Prefiro não dar nomes, mas assistindo aos discursos no plenário do Conselho Permanente [da OEA], fiquei com a impressão de que havia uma intenção deliberada de levar o texto à votação. Posso estar errado, mas houve quem tentou criar uma falsa dicotomia entre defensores e detratores da democracia. Esse tipo de narrativa pode servir aos propósitos de ganhar pontos na política doméstica de alguns países, mas não se coaduna com a diplomacia multilateral, que exige negociação e busca de caminhos comuns.
A abstenção na OEA significa apoio ou reconhecimento da vitória eleitoral de Nicolás Maduro na Venezuela?

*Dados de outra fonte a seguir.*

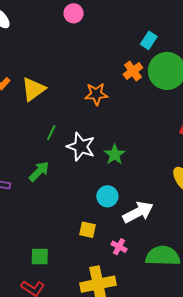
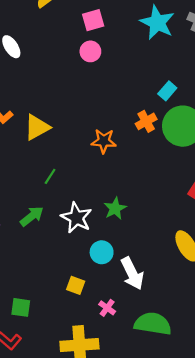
white star: (81, 147) -> (76, 218), moved
white arrow: (138, 212) -> (132, 273), turned 84

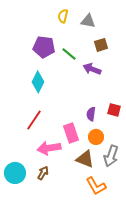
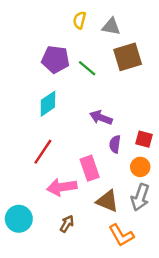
brown square: (101, 45) -> (128, 57), size x1.6
purple arrow: (92, 69) -> (101, 118), moved
cyan diamond: (38, 82) -> (48, 104), turned 30
orange circle: (96, 137) -> (140, 167), moved
brown arrow: (43, 173) -> (67, 224), moved

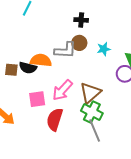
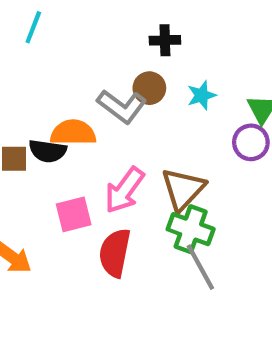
black cross: (81, 20) -> (165, 40), moved
gray L-shape: (65, 50) -> (122, 106), turned 40

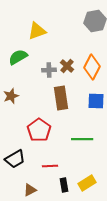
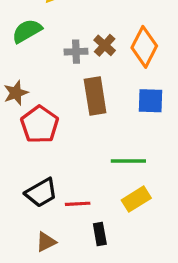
red pentagon: (39, 130) -> (40, 125), moved
black trapezoid: (15, 159) -> (41, 193), moved
yellow rectangle: (87, 183) -> (136, 199), moved

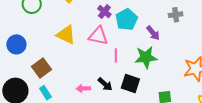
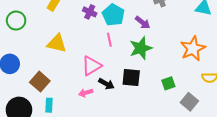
pink triangle: (98, 36) -> (91, 66), moved, turned -30
pink line: (116, 55) -> (109, 40), moved
cyan rectangle: (45, 93) -> (49, 105), turned 48

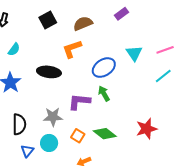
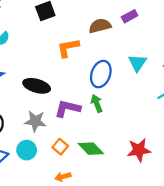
brown semicircle: (83, 23) -> (100, 26), moved
blue ellipse: (104, 68) -> (101, 74), turned -45
black ellipse: (49, 72) -> (37, 86), moved

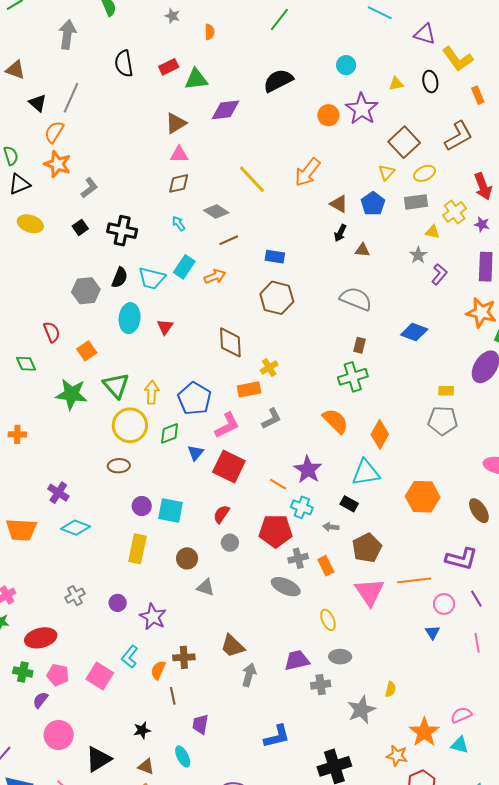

Isso não estava em jogo na análise de projeto de resolução.
Os Estados Unidos e outros países da região, como o Uruguai, parabenizaram o opositor Edmundo González como o vencedor das eleições na Venezuela. Qual a avaliação dessa decisão?
Sempre vamos respeitar as posições dos demais países, mas não temos de concordar. Não sei dizer se é uma estratégia que reproduz o que ocorreu em 2019 [quando Juan Guaidó foi reconhecido presidente por diversos países], mas aquele foi claramente um caminho que não ajudou a baixar tensões e encaminhar a crise em um sentido positivo, ao contrário.
O secretário-geral da OEA, Luis Almagro, disse que vai pedir a prisão de Maduro ao TPI (Tribunal Penal Internacional). Ele conta com respaldo na OEA para essa medida?
O secretário-geral agiu nesse caso por conta própria, com base na interpretação que ele mesmo faz de suas prerrogativas. Não houve nenhum mandato aprovado pelos Estados membros para isso. O anúncio cria um fato político, mas não gera nenhuma consequência automática. O TPI é uma corte independente e cabe ao procurador analisar informações que lhe cheguem.
Na visão do Brasil, a OEA tem legitimidade para discutir temas relacionados à Venezuela?
A legitimidade é questionável. A OEA tem relevância e eficácia quando existe participação e engajamento dos países. Veja que tivemos um caso de sucesso com a Guatemala no ano passado. O governo de então foi colocado na berlinda, mas aqui trabalhamos para que houvesse diálogo e eles participaram das negociações.
O Brasil advogou desde o início pelo engajamento e por uma estratégia de pressão paulatina, ao contrário de países mais afoitos que queriam queimar etapas e impor sanções. A nossa estratégia prevaleceu e os resultados foram positivos.
Com a Venezuela foram cometidos erros em série que levaram ao afastamento do país da OEA. Isso debilita a legitimidade da Organização como órgão intergovernamental, embora órgãos independentes como a Comissão Interamericana de Direitos Humanos e a Corte mantenham suas prerrogativas.